Summer Opens with the “Killer Run” as new Standard

No first up has ever won the prestigious “Best Summer Run” award but PAY LING  and VIRGALAN  JACKAMOUS clearly decided to go for it. Given only two weeks notice, MACHETE MOISHE was obliged to join in for the days of trail cutting required to get us down to the lengthy Middle Harbour track.

The favourite Acron Oval routes were abandoned immediately for the virgin unbeaten path but, with only a few strips of loo paper to guide us, even Trailmaster MACHETE M was confused after only three hundred meters into it. All this trouble seemed a waste of time since this special route from the Hare’s only got us to the local roads.

An early highlight of the night was Centrepoint being stuck on the head from behind by a falling tree. SIMMO, realizing that lifting the flattened CP would require more than his scrawny frame, simply passed on his best wishes and stepped over him. As the light began to fade, runners became climbers as we cautiously made our way down Slippery Creek (the waterless waterfall) we had been warned about, avoiding rocks with VS scrawled into their slimy surface. Now, after a little crossing to make sure nobody had dry feet, we climbed up to more local roads where, impressed by the quality of the landscaped hillside homes, GOANNA could sense that he was close to home. Up ahead, gentleman JOCK the SOCK, stayed back to direct us into the deviation to that aforementioned lengthy creekside track meaning that he would finish in darkness at the tail end.

 SCOTSMAN seems to get fitter and faster each week. Living up to his FLYING moniker, he finished this technical Run in the prescribed hour. BENNY was maybe ten minutes behind and he, with the Walkers, were well into their meal when JOCK with MACHETE MOISHE withCOLONEL SANDERS and NAUTALUS finished about five past eight. The difference in finishing times relate to the amount of light (or lack of). The Pres suggested that we do it all again in January when we can actually see the babbling creek and rock pools.      
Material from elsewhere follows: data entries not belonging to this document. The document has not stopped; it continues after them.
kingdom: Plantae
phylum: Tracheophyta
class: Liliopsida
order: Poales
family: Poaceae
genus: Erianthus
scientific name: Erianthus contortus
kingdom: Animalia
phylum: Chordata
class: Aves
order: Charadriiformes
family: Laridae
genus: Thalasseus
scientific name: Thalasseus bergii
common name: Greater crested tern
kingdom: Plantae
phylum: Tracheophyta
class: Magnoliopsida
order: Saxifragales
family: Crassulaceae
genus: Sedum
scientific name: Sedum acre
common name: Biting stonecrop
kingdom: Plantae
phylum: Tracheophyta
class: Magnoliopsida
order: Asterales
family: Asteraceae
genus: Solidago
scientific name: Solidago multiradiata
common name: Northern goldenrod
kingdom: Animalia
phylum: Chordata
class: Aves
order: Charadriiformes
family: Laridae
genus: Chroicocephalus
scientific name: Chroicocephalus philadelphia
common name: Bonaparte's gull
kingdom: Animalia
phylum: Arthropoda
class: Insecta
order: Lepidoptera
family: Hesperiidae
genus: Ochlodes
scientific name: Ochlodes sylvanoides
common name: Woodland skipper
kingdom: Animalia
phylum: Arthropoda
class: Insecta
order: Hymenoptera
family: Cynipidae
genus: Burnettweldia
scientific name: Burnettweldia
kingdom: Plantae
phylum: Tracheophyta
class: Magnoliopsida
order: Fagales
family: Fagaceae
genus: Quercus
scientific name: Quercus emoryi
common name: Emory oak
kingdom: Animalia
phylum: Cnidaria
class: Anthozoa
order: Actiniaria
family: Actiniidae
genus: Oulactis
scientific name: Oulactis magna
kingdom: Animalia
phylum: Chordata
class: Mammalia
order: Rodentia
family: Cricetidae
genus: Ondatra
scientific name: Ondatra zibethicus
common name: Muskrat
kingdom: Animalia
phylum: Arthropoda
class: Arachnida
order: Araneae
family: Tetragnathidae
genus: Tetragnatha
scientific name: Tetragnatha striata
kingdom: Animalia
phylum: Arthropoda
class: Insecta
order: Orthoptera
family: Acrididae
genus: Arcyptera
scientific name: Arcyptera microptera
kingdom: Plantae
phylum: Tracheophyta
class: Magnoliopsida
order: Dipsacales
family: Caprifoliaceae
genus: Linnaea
 A great start last night with expensive, lamb back straps well cooked on the spiffy new Bar-B-Q with enough salad and potatoes for 104 men, women and children plus a tiny pud. Whoever complained that there were no tomatoes in the salad better eat his ‘meat and three veg’ meals at home like KYBER.  

Good to see a few returnees such as MASH, HOARSE WHISPERER AND NUREYEV. The Down-Downs acknowledged all the good work put in by the Hares; two visitors including GRAEME’s friend wearing GRAEME’s hash sweatshirt; and a welcome home to SCUD.

Having re-established the POSH as ‘a singing Hash’, Pres MM led us in a rousing rendition of ‘Delilah’ to commemorate the birthday of Sir Thomas John Woodward, (known by his stage name Tom Jones) –gaawd, the man is older than most of us.

Joke of the night came from the twice-a-year jokester KITTY LITTER.